= Charles Gould (geologist) =

Geological surveyor of Tasmania

Charles Gould (4 June 1834 – 15 April 1893) was the first geological surveyor of Tasmania from 1859 to 1869.

==Career==
He was born in England as the son of ornithologist John Gould and natural history illustrator Elizabeth Gould.

He conducted three expeditions into Western Tasmania in the 1860s. He named many of the mountains on the West Coast Range.

He also worked as a consultant geologist and land surveyor in Tasmania, the Bass Strait Islands and in New South Wales.
He left Australia in late 1873 and died 20 years later, in Montevideo, Uruguay.

Charles Gould was a member of the Royal Society of Tasmania and an amateur naturalist as well as geologist. He published observations of the distribution, diet and habits of the Tasmanian giant freshwater crayfish in 1870. The species was named Astacopsis gouldi in honour of him by Australian freshwater crayfish ecologist Ellen Clark in 1936.

==Cryptozoology==
Gould was the author of the book Mythical Monsters (1886) considered an early work on cryptozoology.
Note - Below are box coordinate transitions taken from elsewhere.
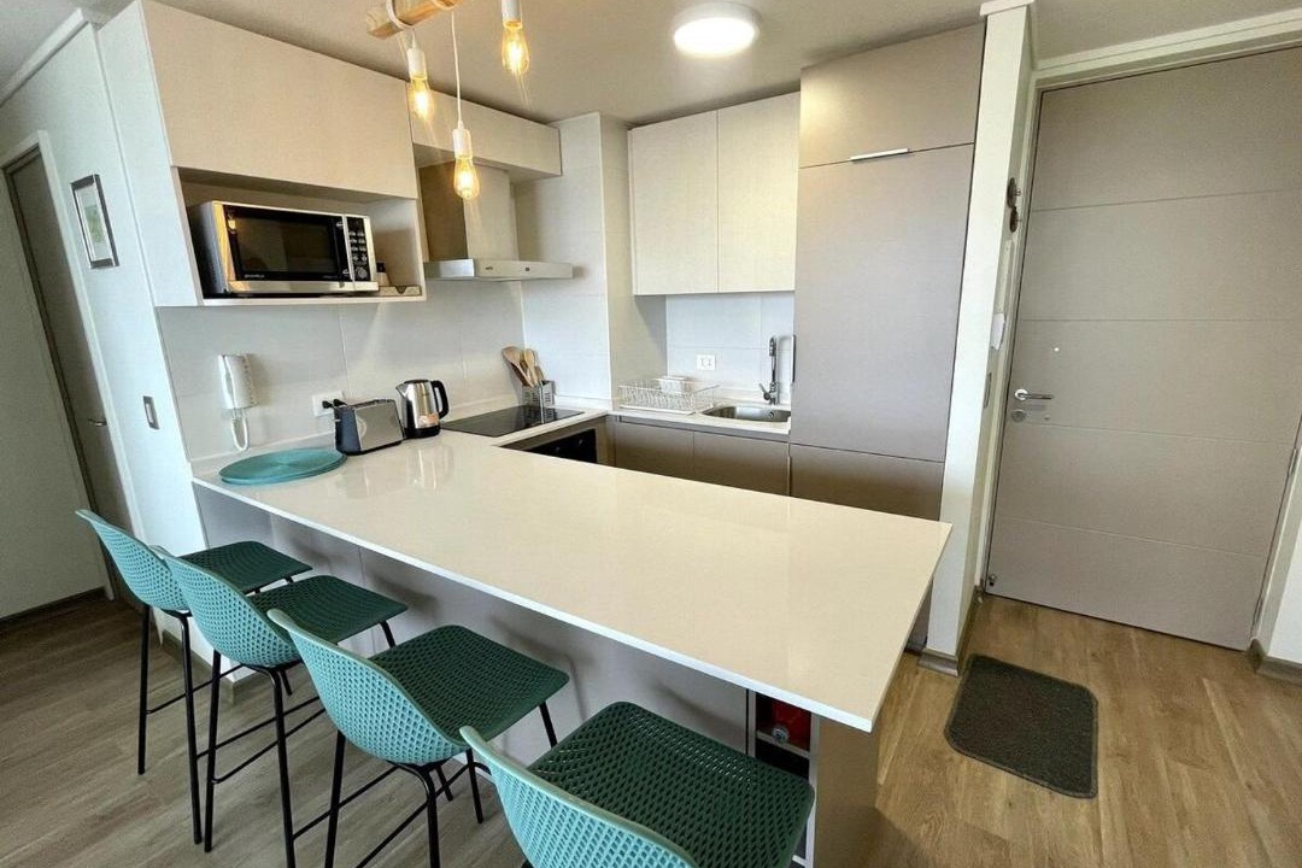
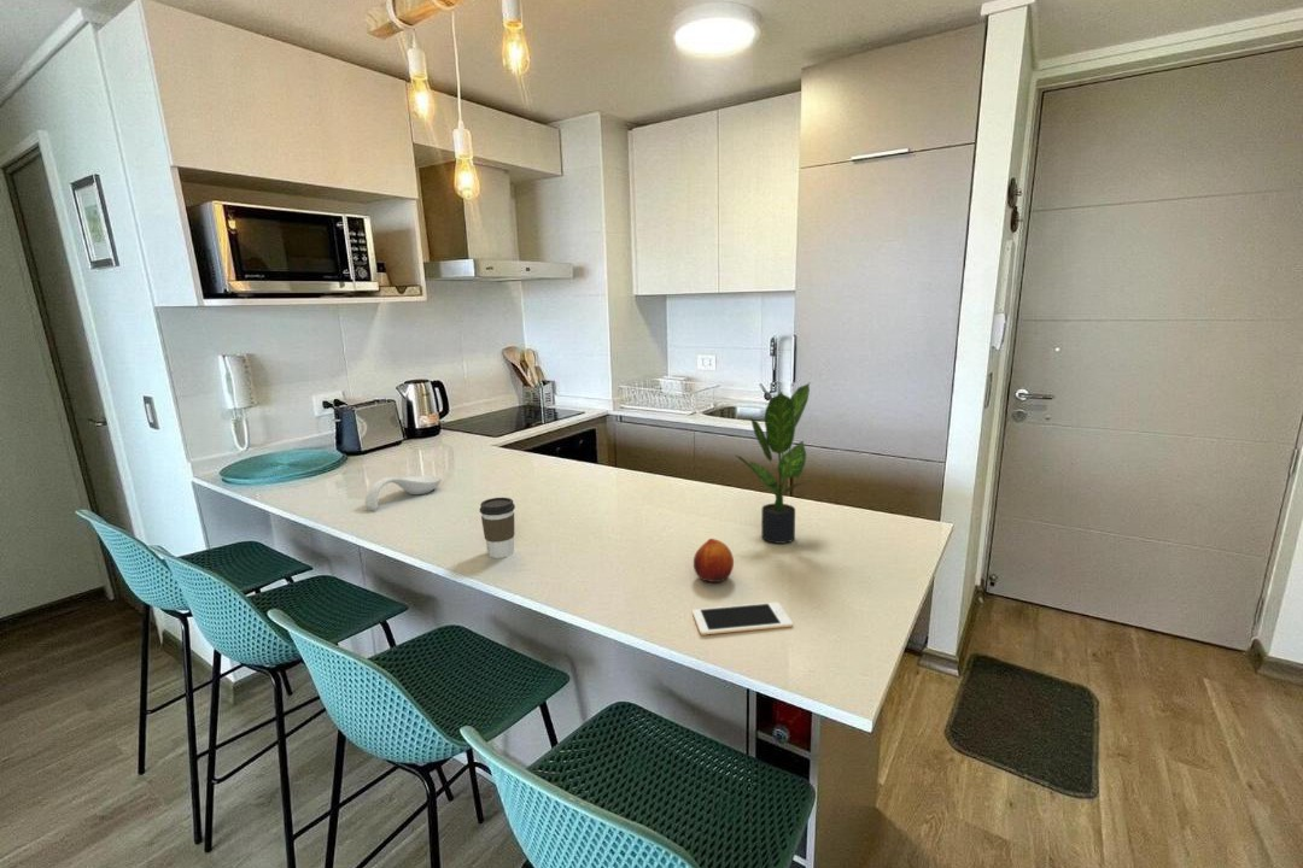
+ spoon rest [364,475,443,510]
+ coffee cup [479,497,516,559]
+ fruit [693,538,735,583]
+ potted plant [735,382,814,545]
+ cell phone [691,602,794,637]
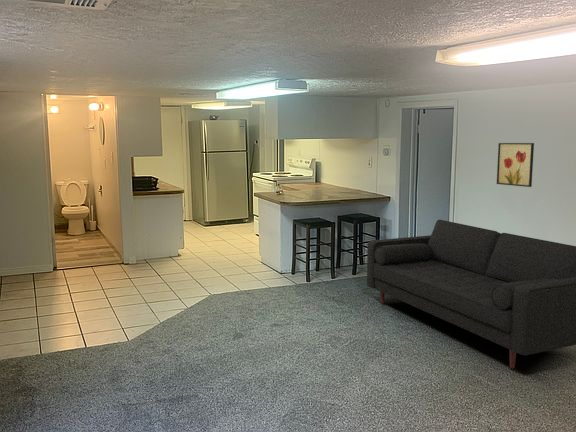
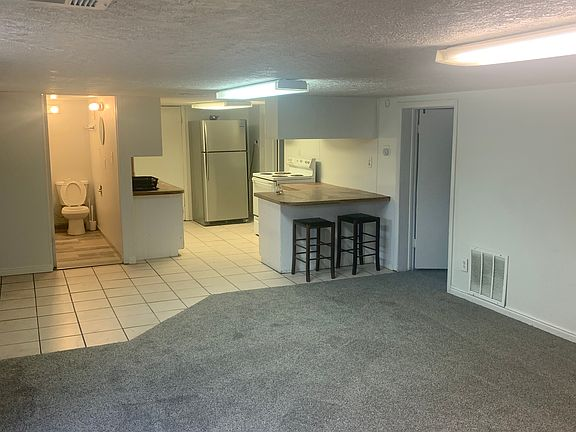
- wall art [496,142,535,188]
- sofa [366,219,576,369]
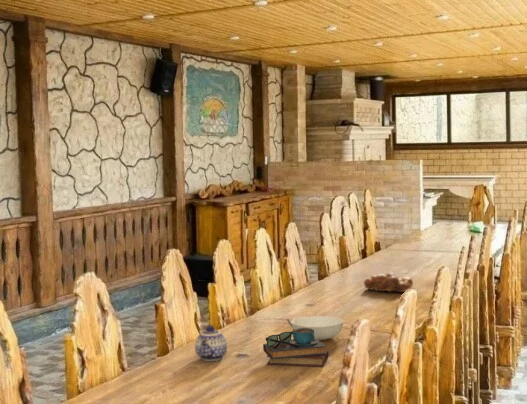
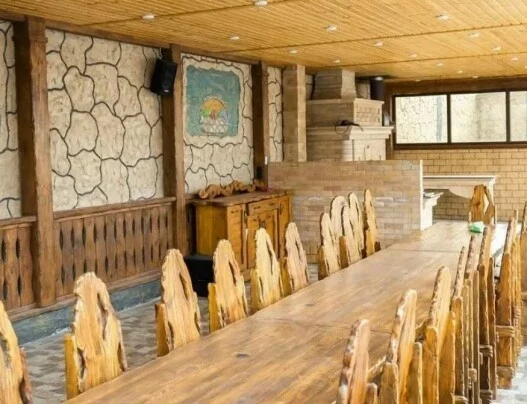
- serving bowl [290,315,344,341]
- teapot [194,324,228,362]
- bread loaf [363,272,414,293]
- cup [262,318,330,367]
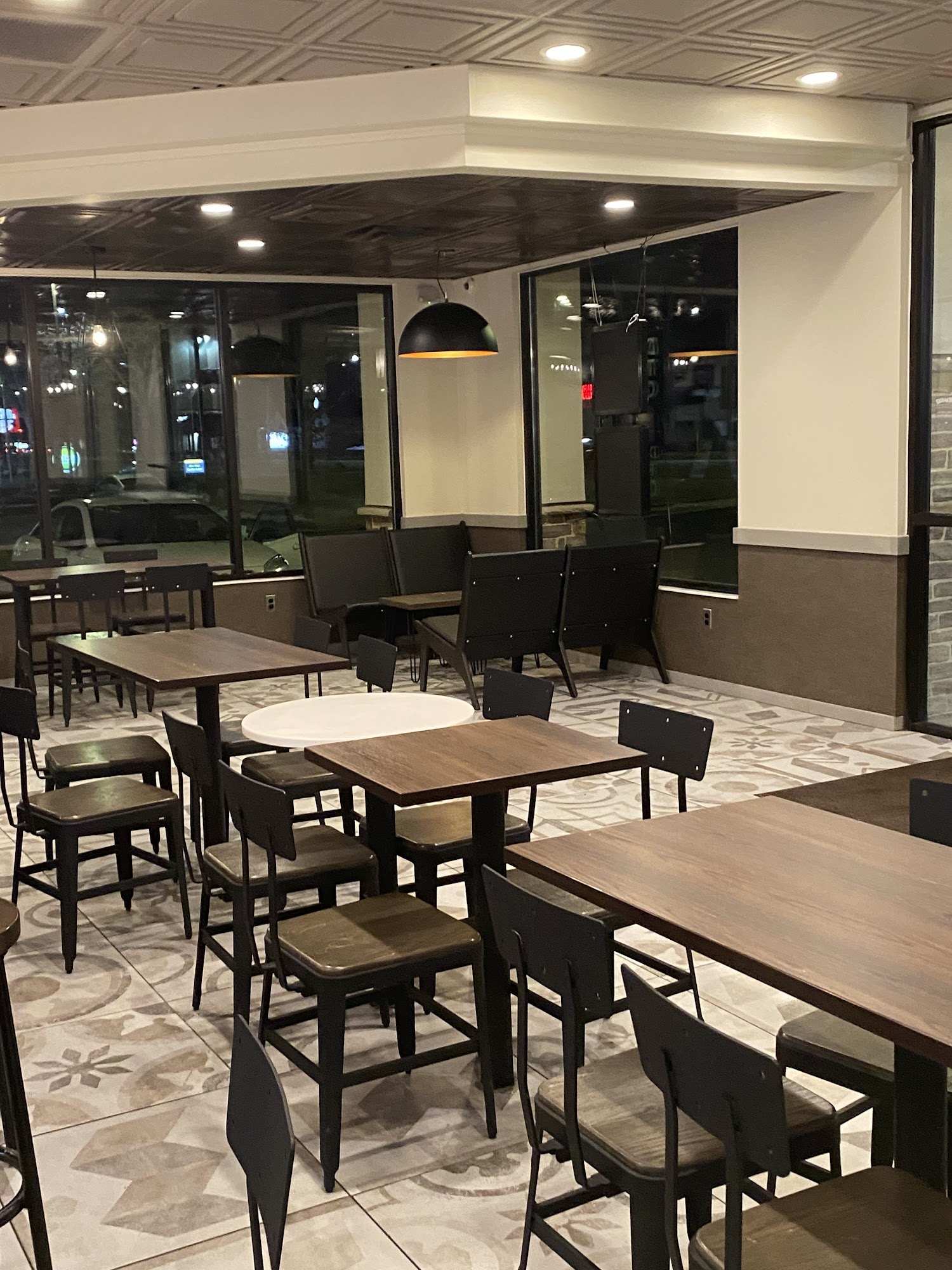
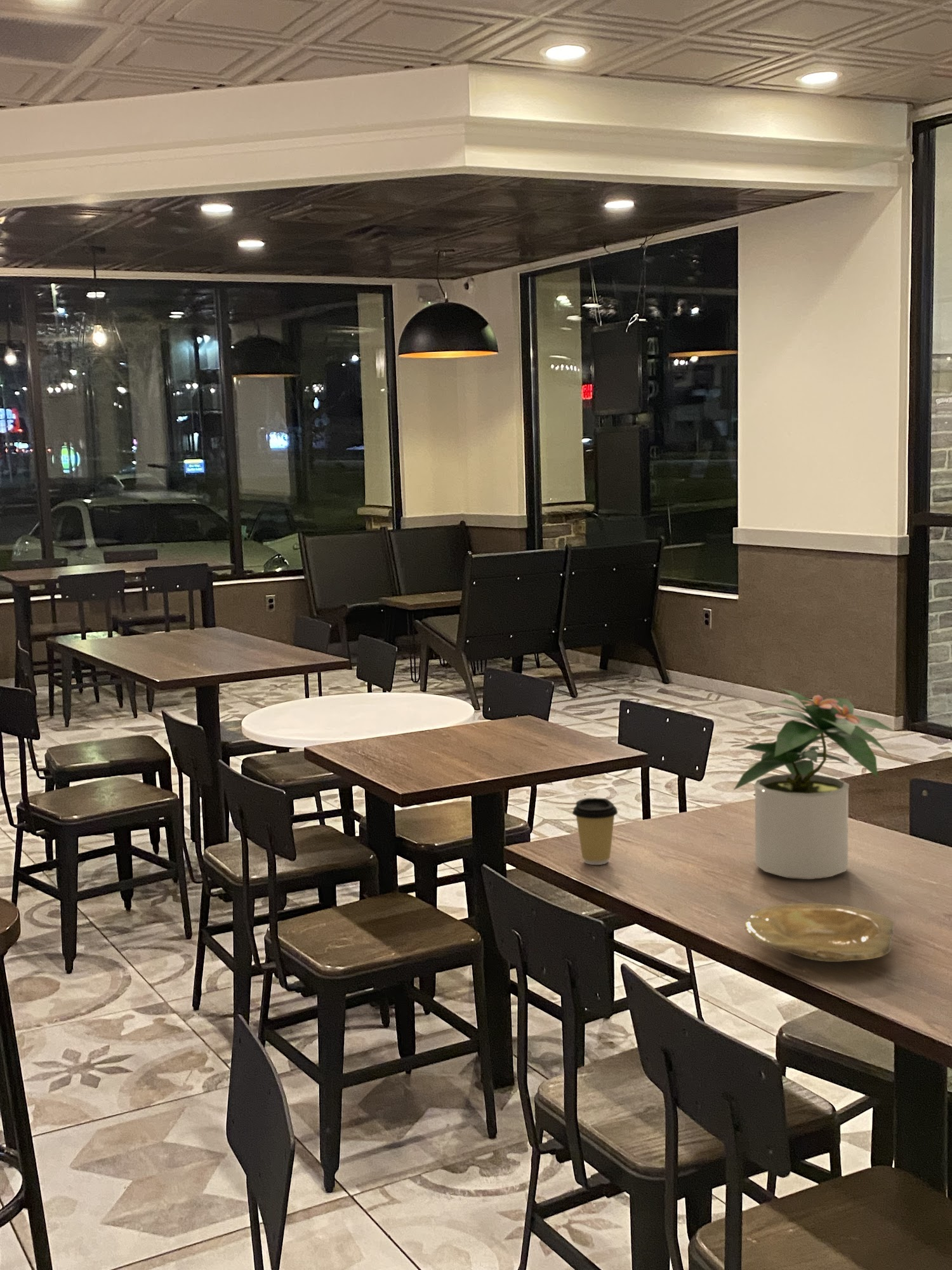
+ plate [744,902,895,963]
+ coffee cup [572,797,618,866]
+ potted plant [733,686,895,880]
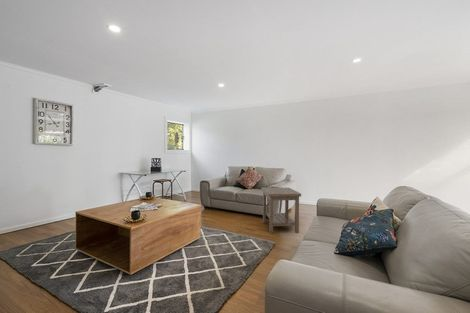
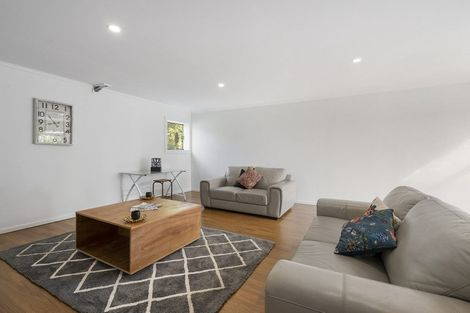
- side table [260,187,302,235]
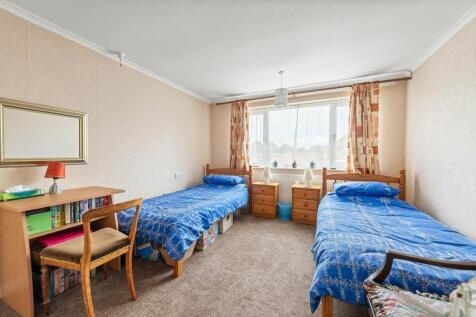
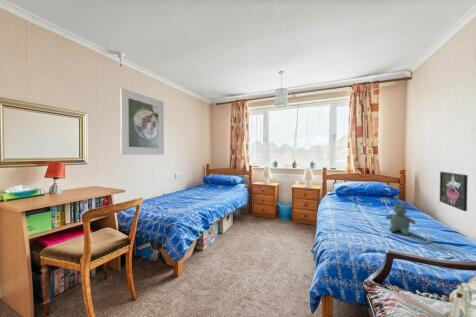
+ stuffed bear [384,201,417,236]
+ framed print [439,171,469,212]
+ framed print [119,87,165,156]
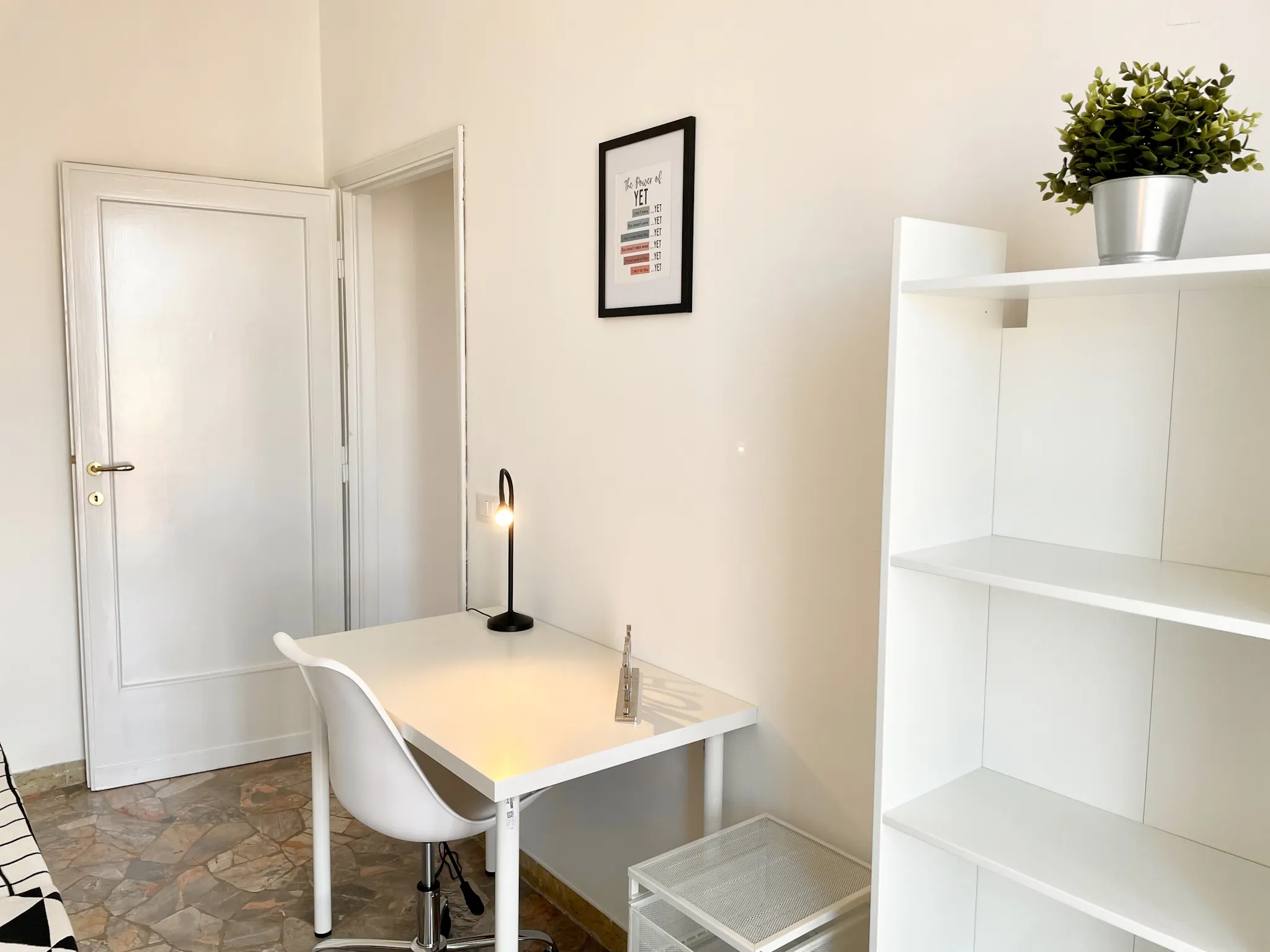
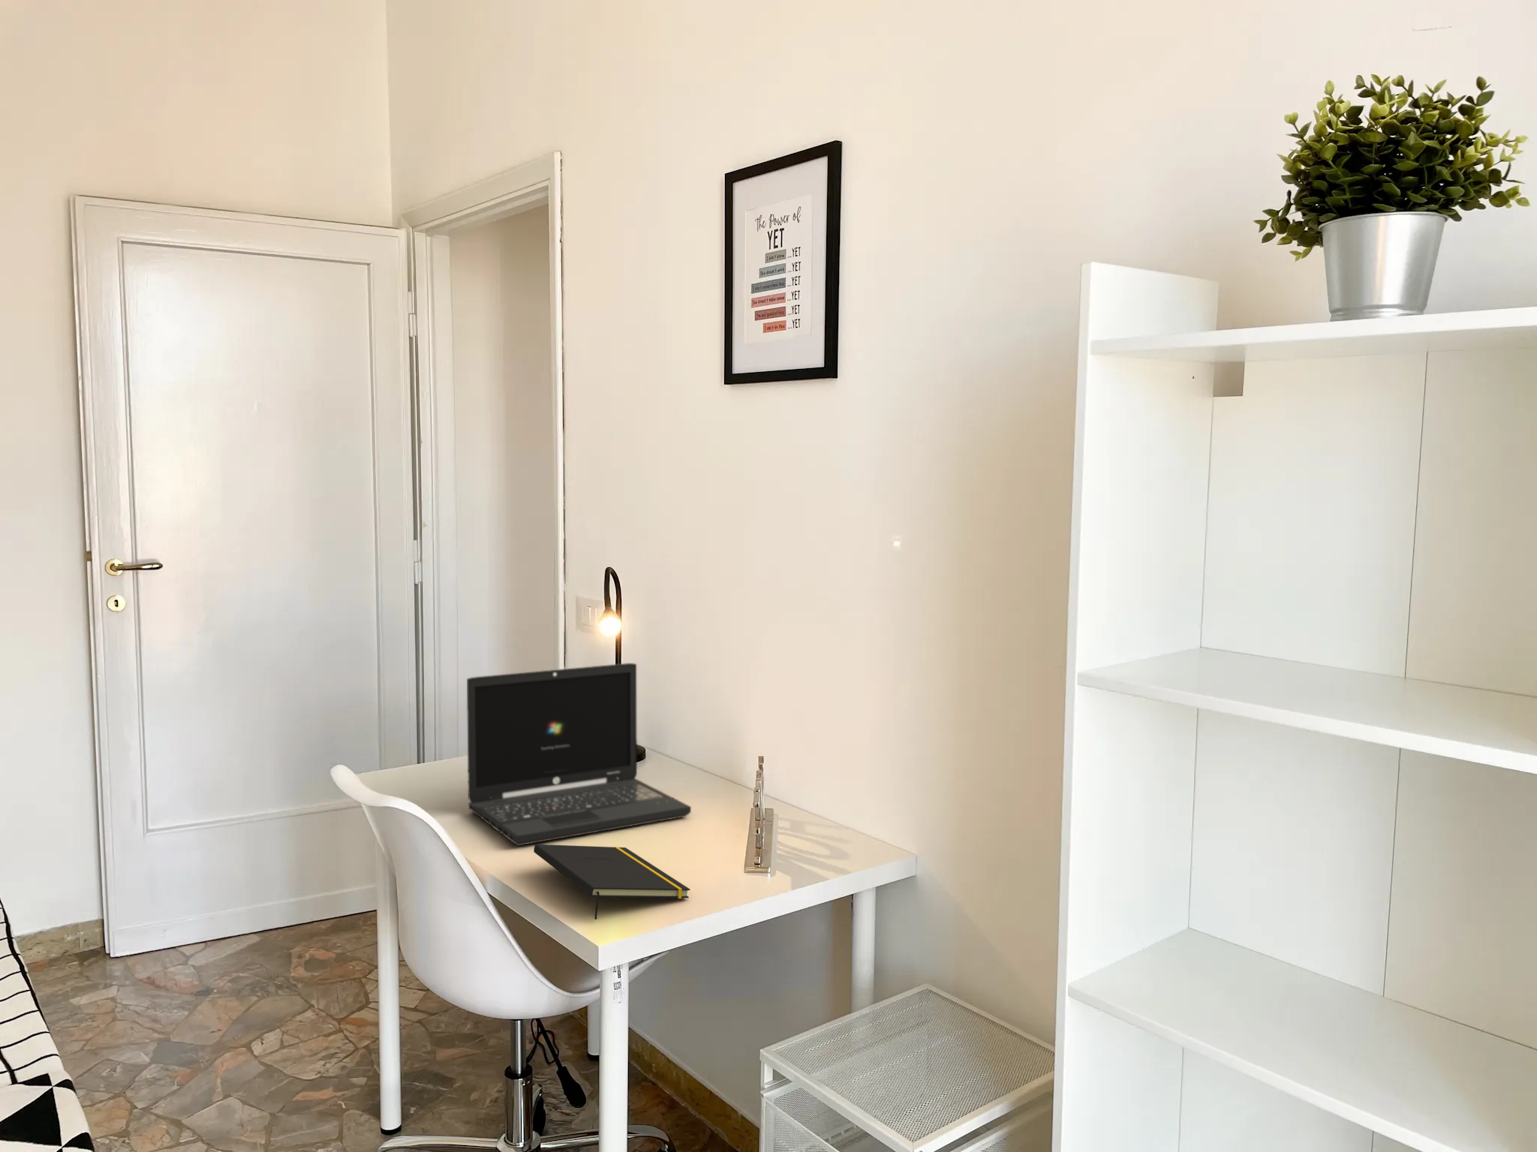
+ laptop [466,662,692,847]
+ notepad [533,843,691,920]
Prior to this, Gould published in the Papers and Proceedings of Royal Society of Tasmania on the possibility that the Australian mythical creature the "bunyip" was a freshwater seal.

==Publications==
- Mythical Monsters (1886)
- Gould, C. 1870: On the distribution and habits of the large fresh-water crayfish (Astacus sp.) of the northern rivers of Tasmania. Monthly Notices of Papers and Proceedings of the Royal Society of Tasmania: 42–44.
- Gould, C.1872: Large aquatic animals, Monthly Notices of Papers & Proceedings of the Royal Society of Tasmania, pp. 32–38.